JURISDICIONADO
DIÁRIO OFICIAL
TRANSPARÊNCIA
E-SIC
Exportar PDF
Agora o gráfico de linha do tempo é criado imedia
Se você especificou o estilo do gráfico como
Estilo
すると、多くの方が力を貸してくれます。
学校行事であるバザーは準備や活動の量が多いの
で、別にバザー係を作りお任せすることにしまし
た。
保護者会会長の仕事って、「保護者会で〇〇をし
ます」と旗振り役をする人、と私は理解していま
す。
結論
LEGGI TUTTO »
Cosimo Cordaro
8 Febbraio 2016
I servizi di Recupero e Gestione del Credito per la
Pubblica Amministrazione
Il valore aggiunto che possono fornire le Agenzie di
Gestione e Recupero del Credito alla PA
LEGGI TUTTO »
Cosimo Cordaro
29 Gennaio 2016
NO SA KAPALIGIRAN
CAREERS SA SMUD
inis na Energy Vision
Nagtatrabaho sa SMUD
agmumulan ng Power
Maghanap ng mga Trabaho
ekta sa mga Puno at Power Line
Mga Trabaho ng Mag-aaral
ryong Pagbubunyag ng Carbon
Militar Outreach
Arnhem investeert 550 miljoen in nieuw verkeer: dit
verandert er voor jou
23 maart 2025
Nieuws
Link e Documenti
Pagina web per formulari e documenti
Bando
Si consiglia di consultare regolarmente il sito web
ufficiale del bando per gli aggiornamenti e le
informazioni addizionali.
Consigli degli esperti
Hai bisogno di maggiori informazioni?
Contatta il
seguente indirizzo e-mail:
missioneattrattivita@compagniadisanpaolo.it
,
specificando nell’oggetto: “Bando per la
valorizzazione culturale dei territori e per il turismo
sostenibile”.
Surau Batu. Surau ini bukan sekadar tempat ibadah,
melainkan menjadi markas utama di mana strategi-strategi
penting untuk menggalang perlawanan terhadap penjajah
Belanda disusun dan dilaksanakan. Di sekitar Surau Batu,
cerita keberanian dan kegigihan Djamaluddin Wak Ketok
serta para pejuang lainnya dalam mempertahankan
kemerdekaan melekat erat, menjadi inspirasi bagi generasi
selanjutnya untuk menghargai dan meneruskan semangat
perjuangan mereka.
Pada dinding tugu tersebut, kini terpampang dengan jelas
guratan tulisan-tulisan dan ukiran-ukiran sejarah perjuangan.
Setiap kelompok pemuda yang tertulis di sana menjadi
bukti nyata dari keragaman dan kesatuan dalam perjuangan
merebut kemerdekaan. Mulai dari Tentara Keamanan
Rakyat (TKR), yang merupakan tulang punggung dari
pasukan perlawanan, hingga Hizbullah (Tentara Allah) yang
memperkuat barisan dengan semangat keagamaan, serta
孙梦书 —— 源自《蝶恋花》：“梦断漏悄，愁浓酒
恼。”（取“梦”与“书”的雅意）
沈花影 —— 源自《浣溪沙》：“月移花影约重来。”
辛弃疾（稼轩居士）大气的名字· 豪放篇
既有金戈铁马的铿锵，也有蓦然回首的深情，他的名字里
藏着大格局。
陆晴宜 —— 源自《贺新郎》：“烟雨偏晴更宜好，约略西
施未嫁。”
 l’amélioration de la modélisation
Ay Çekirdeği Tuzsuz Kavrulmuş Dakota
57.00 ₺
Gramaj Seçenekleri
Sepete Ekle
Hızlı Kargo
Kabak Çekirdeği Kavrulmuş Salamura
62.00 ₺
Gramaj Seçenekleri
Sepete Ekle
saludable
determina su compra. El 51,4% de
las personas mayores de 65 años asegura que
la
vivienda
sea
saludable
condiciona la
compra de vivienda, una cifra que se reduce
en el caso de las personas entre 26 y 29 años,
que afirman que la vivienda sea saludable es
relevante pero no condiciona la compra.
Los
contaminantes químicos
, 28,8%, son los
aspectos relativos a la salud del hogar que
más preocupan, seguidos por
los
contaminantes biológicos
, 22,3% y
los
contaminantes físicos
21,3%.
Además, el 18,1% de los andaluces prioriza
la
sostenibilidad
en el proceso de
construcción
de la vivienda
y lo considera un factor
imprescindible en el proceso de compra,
***
### EXERCISE DESCRIPTION:
The full material has to be written out again exactly as shown.

### RESULT OF THIS TASK:
JURISDICIONADO
DIÁRIO OFICIAL
TRANSPARÊNCIA
E-SIC
Exportar PDF
Agora o gráfico de linha do tempo é criado imedia
Se você especificou o estilo do gráfico como
Estilo
すると、多くの方が力を貸してくれます。
学校行事であるバザーは準備や活動の量が多いの
で、別にバザー係を作りお任せすることにしまし
た。
保護者会会長の仕事って、「保護者会で〇〇をし
ます」と旗振り役をする人、と私は理解していま
す。
結論
LEGGI TUTTO »
Cosimo Cordaro
8 Febbraio 2016
I servizi di Recupero e Gestione del Credito per la
Pubblica Amministrazione
Il valore aggiunto che possono fornire le Agenzie di
Gestione e Recupero del Credito alla PA
LEGGI TUTTO »
Cosimo Cordaro
29 Gennaio 2016
NO SA KAPALIGIRAN
CAREERS SA SMUD
inis na Energy Vision
Nagtatrabaho sa SMUD
agmumulan ng Power
Maghanap ng mga Trabaho
ekta sa mga Puno at Power Line
Mga Trabaho ng Mag-aaral
ryong Pagbubunyag ng Carbon
Militar Outreach
Arnhem investeert 550 miljoen in nieuw verkeer: dit
verandert er voor jou
23 maart 2025
Nieuws
Link e Documenti
Pagina web per formulari e documenti
Bando
Si consiglia di consultare regolarmente il sito web
ufficiale del bando per gli aggiornamenti e le
informazioni addizionali.
Consigli degli esperti
Hai bisogno di maggiori informazioni?
Contatta il
seguente indirizzo e-mail:
missioneattrattivita@compagniadisanpaolo.it
,
specificando nell’oggetto: “Bando per la
valorizzazione culturale dei territori e per il turismo
sostenibile”.
Surau Batu. Surau ini bukan sekadar tempat ibadah,
melainkan menjadi markas utama di mana strategi-strategi
penting untuk menggalang perlawanan terhadap penjajah
Belanda disusun dan dilaksanakan. Di sekitar Surau Batu,
cerita keberanian dan kegigihan Djamaluddin Wak Ketok
serta para pejuang lainnya dalam mempertahankan
kemerdekaan melekat erat, menjadi inspirasi bagi generasi
selanjutnya untuk menghargai dan meneruskan semangat
perjuangan mereka.
Pada dinding tugu tersebut, kini terpampang dengan jelas
guratan tulisan-tulisan dan ukiran-ukiran sejarah perjuangan.
Setiap kelompok pemuda yang tertulis di sana menjadi
bukti nyata dari keragaman dan kesatuan dalam perjuangan
merebut kemerdekaan. Mulai dari Tentara Keamanan
Rakyat (TKR), yang merupakan tulang punggung dari
pasukan perlawanan, hingga Hizbullah (Tentara Allah) yang
memperkuat barisan dengan semangat keagamaan, serta
孙梦书 —— 源自《蝶恋花》：“梦断漏悄，愁浓酒
恼。”（取“梦”与“书”的雅意）
沈花影 —— 源自《浣溪沙》：“月移花影约重来。”
辛弃疾（稼轩居士）大气的名字· 豪放篇
既有金戈铁马的铿锵，也有蓦然回首的深情，他的名字里
藏着大格局。
陆晴宜 —— 源自《贺新郎》：“烟雨偏晴更宜好，约略西
施未嫁。”
 l’amélioration de la modélisation
Ay Çekirdeği Tuzsuz Kavrulmuş Dakota
57.00 ₺
Gramaj Seçenekleri
Sepete Ekle
Hızlı Kargo
Kabak Çekirdeği Kavrulmuş Salamura
62.00 ₺
Gramaj Seçenekleri
Sepete Ekle
saludable
determina su compra. El 51,4% de
las personas mayores de 65 años asegura que
la
vivienda
sea
saludable
condiciona la
compra de vivienda, una cifra que se reduce
en el caso de las personas entre 26 y 29 años,
que afirman que la vivienda sea saludable es
relevante pero no condiciona la compra.
Los
contaminantes químicos
, 28,8%, son los
aspectos relativos a la salud del hogar que
más preocupan, seguidos por
los
contaminantes biológicos
, 22,3% y
los
contaminantes físicos
21,3%.
Además, el 18,1% de los andaluces prioriza
la
sostenibilidad
en el proceso de
construcción
de la vivienda
y lo considera un factor
imprescindible en el proceso de compra,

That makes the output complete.